Auch Tshiloane bestätigt, dass Zigaretten problemlos zu haben seien. Die Preise sind aber hoch. Kostete die Stange Markenzigaretten einst 420 Rand (21,50 Euro), so fordern Schwarzmarkthändler nun 650 Rand (33,30 Euro). Der Autor Max du Preez rügt daher, der Bann habe die größte Verbrechenswelle in Südafrikas Geschichte ausgelöst, legt man die Zahl der Überschreitungen zugrunde. Millionen Bürger hätten erstmals Gesetze gebrochen.

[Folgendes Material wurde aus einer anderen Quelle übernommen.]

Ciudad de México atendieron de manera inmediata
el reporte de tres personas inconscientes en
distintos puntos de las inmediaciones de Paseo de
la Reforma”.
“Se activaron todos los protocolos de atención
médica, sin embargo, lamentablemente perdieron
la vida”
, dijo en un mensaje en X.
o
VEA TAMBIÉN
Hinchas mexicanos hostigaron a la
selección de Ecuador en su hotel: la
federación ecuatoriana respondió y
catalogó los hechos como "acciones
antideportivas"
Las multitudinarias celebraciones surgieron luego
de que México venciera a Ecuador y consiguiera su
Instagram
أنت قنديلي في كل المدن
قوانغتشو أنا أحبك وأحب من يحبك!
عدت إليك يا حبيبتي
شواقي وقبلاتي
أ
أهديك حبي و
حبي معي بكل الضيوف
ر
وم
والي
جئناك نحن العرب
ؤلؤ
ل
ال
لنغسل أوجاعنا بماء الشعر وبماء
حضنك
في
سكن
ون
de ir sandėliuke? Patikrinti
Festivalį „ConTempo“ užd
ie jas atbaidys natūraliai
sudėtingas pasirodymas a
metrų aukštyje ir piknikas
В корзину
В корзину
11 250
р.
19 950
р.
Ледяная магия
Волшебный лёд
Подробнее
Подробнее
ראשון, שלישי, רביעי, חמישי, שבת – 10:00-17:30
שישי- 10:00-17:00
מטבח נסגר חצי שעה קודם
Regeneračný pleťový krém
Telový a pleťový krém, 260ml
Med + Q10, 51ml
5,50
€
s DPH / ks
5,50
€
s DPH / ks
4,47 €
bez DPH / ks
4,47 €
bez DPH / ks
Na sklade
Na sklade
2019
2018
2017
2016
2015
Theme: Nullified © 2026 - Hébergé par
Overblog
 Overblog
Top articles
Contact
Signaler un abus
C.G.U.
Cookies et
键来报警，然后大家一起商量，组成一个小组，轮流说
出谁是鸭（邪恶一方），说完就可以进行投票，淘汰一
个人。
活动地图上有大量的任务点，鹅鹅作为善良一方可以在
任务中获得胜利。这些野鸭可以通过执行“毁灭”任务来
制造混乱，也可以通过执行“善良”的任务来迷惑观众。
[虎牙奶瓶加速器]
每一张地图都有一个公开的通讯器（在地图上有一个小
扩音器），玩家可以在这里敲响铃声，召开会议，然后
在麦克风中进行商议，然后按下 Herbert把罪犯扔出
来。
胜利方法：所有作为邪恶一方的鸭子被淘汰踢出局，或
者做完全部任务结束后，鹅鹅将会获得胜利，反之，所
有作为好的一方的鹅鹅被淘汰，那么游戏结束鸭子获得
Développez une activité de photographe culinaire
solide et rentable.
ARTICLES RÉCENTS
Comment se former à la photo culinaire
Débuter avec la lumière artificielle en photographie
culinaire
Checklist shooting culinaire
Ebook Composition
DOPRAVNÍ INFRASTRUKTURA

Die Regierung glaubt, dass durch den Schwarzmarkt teilweise die negativen ökonomischen Folgen des Tabakbanns kompensiert werden. Sie hofft, dass gut zehn Prozent der Raucher ihr Laster aufgeben – bei knapp zehn Millionen Rauchern im Lande wäre das eine Million.
Bei Susan Gordon war das der Fall. Bis zu den Coronabeschränkungen war sie eine starke Raucherin. „Ich habe seit 33 Jahren geraucht, bin aber panisch geworden bei der Ausweitung des Lockdowns“, erklärt die 50-Jährige aus Johannesburg und meint: „Ich wusste, ich würde nicht genügend Zigaretten vorhalten können, und habe das Rauchen sofort drastisch reduziert.“Als sie merkte, dass es auch ohne geht, beschloss sie, mit medizinischer Unterstützung aufzuhören. „Aber ich denke dennoch, dass der Bann einfach lächerlich ist“, kritisiert sie.